***** Fragmento *****

El 10 de julio fue la fecha en la que Ana Laura Martínez de Lara, entonces directora de Verificación y Control Migratorio del INM, cumpliendo directrices del gobierno, remitió una circular a todos los centros de detención que cambió las reglas del juego.

Antes, los extracontinentales que llegaban eran liberados con un papel que les obligaba a regularizar su situación o abandonar el país en los próximos 20 días. Se trata de países que no tienen representación diplomática en México. Además, deportarlos saldría muy caro. Así que el estado mexicano los calificaba como “apátridas” y hacía la vista gorda cuando los migrantes utilizaban este documento como “salvoconducto” para alcanzar la frontera norte.

El oficio de salida nunca fue un documento de viaje, pero se utilizó como tal.

Todo fue distinto a partir del 10 de julio. El INM modificó la aplicación de la norma y dio dos alternativas: regularizarse o abandonar el país por donde habían venido, la frontera sur, de regreso a Guatemala.

Martínez, quien ya no trabaja en INM, insistió que no era un cambio, que estaba en consonancia con leyes anteriores, y que se trataba de promover la migración regulada. También dijo que no había habido presiones.

En la práctica si cambiaron las cosas, pero nadie informó a Maxcellus. Tuvo que enterarse por la fuerza de los hechos. Nada más salir de Siglo XXI, tras once días de encierro tomó un autobús hacia Tijuana. Atravesó el primer retén de Tapachula y el siguiente en Huixtla, ubicado a 40 kilómetros. En el tercero, situado entre Arriaga, Chiapas, y San Pedro Tapanatepec, Oaxaca, fue interceptado. Había recorrido menos de 290 kilómetros y apenas ponía un pie en el segundo estado mexicano que tenía que atravesar.

“Nos dijeron que teníamos que regresar. Que el documento solo nos permitía estar en Tapachula”, explica.

***** Registros proporcionados *****

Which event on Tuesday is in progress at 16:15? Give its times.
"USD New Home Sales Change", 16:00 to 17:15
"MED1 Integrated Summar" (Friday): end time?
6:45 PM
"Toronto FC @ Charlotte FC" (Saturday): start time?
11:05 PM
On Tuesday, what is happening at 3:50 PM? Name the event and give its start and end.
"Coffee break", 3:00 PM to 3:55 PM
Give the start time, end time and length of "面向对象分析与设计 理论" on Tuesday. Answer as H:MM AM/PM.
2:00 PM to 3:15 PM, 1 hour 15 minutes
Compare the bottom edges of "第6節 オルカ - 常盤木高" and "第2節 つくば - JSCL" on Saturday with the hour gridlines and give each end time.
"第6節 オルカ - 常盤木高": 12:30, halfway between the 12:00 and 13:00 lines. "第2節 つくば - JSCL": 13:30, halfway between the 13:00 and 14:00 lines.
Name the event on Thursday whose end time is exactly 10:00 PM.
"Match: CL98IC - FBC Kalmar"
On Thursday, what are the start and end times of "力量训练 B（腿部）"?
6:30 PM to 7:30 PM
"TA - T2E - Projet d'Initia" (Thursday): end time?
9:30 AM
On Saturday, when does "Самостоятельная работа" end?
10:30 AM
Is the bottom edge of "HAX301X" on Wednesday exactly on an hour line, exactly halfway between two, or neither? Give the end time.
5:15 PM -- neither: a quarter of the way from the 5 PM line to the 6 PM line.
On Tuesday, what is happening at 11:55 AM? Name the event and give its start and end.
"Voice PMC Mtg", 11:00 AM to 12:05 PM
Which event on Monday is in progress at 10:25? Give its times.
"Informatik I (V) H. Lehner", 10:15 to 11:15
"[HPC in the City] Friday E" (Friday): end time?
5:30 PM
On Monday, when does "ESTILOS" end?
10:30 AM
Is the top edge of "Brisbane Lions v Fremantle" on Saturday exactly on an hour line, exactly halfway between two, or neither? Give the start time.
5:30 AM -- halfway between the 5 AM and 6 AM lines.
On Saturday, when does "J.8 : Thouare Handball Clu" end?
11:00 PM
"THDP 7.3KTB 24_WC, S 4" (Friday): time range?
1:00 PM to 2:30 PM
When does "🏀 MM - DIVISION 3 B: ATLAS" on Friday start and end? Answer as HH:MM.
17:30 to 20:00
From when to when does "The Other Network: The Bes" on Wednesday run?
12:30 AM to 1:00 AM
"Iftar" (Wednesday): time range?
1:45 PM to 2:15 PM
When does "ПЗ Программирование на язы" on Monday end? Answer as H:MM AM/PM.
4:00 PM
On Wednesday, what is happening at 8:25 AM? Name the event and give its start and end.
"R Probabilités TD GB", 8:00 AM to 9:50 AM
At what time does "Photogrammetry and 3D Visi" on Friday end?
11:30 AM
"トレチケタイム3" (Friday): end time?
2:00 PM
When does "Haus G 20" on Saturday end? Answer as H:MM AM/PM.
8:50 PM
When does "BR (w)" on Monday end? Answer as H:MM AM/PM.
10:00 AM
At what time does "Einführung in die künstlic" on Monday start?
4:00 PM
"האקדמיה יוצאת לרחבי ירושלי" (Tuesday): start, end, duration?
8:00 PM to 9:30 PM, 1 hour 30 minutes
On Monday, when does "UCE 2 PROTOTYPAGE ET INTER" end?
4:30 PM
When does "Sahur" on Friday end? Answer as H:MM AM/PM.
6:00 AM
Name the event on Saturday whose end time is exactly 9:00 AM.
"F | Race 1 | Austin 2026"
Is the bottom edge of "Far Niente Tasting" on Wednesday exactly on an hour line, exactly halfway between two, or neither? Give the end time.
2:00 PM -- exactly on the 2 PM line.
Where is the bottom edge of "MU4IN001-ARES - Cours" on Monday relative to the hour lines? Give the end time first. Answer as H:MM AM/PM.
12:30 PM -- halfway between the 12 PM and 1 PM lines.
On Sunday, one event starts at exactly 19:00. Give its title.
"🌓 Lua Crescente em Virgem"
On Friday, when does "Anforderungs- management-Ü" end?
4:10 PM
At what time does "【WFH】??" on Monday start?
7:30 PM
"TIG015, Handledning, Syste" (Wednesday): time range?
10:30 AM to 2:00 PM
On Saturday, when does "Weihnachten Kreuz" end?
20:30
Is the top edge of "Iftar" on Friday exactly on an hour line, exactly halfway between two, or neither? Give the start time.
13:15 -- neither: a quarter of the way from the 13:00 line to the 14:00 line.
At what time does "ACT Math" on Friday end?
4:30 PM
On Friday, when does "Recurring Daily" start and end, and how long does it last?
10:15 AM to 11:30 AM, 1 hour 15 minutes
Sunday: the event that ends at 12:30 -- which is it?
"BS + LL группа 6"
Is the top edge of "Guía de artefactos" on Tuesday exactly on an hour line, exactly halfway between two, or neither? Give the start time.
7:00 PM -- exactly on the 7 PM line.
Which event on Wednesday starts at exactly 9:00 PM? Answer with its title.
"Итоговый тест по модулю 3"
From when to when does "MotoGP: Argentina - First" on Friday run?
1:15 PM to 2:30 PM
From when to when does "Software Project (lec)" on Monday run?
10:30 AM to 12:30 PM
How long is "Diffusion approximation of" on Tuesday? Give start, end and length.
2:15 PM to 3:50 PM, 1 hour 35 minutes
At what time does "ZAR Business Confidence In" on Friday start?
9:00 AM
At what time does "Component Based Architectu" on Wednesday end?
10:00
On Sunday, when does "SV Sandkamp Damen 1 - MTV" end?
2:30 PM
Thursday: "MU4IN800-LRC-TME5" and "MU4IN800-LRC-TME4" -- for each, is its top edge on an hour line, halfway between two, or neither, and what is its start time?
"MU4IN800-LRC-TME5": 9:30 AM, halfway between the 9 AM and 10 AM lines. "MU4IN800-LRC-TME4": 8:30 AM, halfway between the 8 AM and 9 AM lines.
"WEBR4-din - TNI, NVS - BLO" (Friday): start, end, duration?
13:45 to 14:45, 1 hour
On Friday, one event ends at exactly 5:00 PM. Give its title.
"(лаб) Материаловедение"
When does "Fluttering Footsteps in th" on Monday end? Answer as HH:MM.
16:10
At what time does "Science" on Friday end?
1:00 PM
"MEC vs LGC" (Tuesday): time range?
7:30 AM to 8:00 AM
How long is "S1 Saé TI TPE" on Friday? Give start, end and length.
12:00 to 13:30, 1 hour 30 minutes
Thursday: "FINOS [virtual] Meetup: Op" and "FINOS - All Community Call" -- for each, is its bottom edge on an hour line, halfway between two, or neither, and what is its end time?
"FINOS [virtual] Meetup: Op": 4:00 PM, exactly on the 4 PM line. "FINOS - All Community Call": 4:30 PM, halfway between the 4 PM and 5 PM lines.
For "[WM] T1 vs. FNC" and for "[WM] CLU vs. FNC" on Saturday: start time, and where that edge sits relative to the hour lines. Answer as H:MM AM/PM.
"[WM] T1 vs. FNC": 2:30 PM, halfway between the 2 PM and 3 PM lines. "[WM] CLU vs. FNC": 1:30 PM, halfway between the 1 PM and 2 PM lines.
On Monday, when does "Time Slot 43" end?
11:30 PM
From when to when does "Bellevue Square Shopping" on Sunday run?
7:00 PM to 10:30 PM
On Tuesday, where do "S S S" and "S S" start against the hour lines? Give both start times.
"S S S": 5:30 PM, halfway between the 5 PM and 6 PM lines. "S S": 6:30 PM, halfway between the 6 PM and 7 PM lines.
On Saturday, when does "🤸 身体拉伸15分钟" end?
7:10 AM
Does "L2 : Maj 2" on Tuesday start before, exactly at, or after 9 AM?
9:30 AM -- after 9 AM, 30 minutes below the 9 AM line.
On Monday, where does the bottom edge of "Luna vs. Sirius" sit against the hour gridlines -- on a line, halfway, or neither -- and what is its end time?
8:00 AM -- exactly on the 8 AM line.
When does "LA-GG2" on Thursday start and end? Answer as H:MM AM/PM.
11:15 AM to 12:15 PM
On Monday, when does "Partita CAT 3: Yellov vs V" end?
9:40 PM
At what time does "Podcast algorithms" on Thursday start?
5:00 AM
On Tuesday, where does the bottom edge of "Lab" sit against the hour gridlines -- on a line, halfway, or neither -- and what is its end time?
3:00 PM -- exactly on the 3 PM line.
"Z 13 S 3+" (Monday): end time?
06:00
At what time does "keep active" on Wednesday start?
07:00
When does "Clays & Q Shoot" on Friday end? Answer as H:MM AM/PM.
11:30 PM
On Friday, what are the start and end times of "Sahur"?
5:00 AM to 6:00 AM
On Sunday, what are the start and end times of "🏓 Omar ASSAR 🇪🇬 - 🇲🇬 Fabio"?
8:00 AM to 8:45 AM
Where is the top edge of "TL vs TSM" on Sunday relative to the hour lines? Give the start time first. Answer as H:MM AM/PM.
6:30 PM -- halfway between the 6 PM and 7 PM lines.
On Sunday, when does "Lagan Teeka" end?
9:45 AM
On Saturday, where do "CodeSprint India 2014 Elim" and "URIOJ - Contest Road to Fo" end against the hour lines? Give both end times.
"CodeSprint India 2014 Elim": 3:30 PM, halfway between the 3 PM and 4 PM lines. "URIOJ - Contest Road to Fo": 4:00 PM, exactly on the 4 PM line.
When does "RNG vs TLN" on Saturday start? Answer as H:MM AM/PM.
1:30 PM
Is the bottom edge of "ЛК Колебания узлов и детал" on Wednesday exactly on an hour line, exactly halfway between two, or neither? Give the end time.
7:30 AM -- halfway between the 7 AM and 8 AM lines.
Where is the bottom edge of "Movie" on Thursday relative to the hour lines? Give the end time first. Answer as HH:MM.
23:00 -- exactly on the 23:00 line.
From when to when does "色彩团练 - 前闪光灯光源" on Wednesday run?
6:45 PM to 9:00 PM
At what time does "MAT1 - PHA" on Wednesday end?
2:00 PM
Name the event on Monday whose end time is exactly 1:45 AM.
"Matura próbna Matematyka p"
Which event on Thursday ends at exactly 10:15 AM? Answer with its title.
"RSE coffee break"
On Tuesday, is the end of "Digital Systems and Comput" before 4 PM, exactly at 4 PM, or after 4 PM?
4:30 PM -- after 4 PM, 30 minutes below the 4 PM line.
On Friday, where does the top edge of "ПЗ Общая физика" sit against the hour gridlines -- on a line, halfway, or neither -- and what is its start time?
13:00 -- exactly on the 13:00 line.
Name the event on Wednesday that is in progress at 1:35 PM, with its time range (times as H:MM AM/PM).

*****

Lista de tareas
1: Imprime sin cambios el pasaje del texto sobre los migrantes extracontinentales que comienza en las palabras que contienen "El 10 de julio fue" y termina después de "utilizó como tal.".
2: ¿Qué líneas de los registros contienen la cadena "length"? Selecciónalas y cópialas completas.

Resultados esperados
1:
El 10 de julio fue la fecha en la que Ana Laura Martínez de Lara, entonces directora de Verificación y Control Migratorio del INM, cumpliendo directrices del gobierno, remitió una circular a todos los centros de detención que cambió las reglas del juego.

Antes, los extracontinentales que llegaban eran liberados con un papel que les obligaba a regularizar su situación o abandonar el país en los próximos 20 días. Se trata de países que no tienen representación diplomática en México. Además, deportarlos saldría muy caro. Así que el estado mexicano los calificaba como “apátridas” y hacía la vista gorda cuando los migrantes utilizaban este documento como “salvoconducto” para alcanzar la frontera norte.

El oficio de salida nunca fue un documento de viaje, pero se utilizó como tal.

2:
Give the start time, end time and length of "面向对象分析与设计 理论" on Tuesday. Answer as H:MM AM/PM.
How long is "Diffusion approximation of" on Tuesday? Give start, end and length.
How long is "S1 Saé TI TPE" on Friday? Give start, end and length.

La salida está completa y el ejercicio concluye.